Thursday, July 24, 2008
Naked Girls for 'Healing'
By Bruce Daniels
Journal Staff Writer
The defense attorney for northeastern New Mexico cult leader Wayne Bent told a state district judge at Bent's arraignment in Raton that the practice of lying with naked children is a "religious healing practice" and has nothing to do with sex.
The Raton Range also reported that Bent's attorney, Sarah Montoya of Raton, on Friday asked state District Judge Gerald Baca to throw out the grand jury indictment charging the 67-year-old Bent with two counts of criminal sexual contact of a minor and two counts of contributing to the delinquency of a minor.
Baca, a Las Vegas, N.M., judge who is presiding over the case after state District judges John Paternoster and Sam Sanchez were excused, said he will hear Montoya's motion at a later date, according to the Range.
Baca also told the prosecution and defense that the case will go to trial in December and will be tried in Clayton, unless the case is moved from Union County, where Bent and his followers live in a compound about 30 miles northeast of Des Moines near the Colorado state line.
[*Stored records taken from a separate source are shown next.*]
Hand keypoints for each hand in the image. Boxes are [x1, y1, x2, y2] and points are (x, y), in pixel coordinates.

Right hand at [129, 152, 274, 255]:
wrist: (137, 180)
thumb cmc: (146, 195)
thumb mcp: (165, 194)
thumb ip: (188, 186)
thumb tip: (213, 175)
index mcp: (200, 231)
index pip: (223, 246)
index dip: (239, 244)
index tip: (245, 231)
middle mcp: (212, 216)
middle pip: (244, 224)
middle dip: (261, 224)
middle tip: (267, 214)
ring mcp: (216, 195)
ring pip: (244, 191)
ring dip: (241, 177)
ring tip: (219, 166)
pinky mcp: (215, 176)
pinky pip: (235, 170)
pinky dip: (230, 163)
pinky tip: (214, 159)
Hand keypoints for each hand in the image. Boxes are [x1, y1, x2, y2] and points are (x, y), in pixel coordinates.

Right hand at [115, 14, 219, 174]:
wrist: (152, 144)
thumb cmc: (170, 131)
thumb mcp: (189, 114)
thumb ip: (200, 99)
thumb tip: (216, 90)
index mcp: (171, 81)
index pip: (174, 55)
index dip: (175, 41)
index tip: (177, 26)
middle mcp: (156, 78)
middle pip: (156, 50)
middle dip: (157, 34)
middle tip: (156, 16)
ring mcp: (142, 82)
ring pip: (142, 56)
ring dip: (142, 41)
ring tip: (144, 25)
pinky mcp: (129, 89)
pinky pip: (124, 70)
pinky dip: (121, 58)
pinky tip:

Bent, who is known to his followers in The Lord Our Righteousness Church as Michael Travesser, was arrested May 6 after State Police and social workers removed three teenagers from the compound known as Strong City.
According to an arrest warrant affidavit, Bent allegedly inappropriately touched girls when they "lay naked" with him on three occasions — on July 31, 2006; Aug. 2, 2006; and April 13, 2007, when the girls were 16, 17 and 12 years old at the time.
Bent has allegedly admitted on the group's Web site that he lay with girls on the July 13 and Aug. 2 dates while each was naked and where he put "my hand on their heart," the Range reported.
Montoya told the judge on Friday that Bent's actions with the girls had only religious purposes and that she believes one of the alleged victims will testify there was "no sexual touching" during the incidents, according to the Range.
Montoya also argued that Bent's religious freedom should not be compromised by charging him with crimes.
Bent himself has denied any criminal action, claiming the girls came to him without his prompting them and that each of the girls claimed to be directed by God to lie naked with him, according to the Range.
The paper reported that Bent also has written on the group's Web site before it was recently taken down that "this was not about sex, but about healing."
Bent remains free on an unsecured $150,000 bond.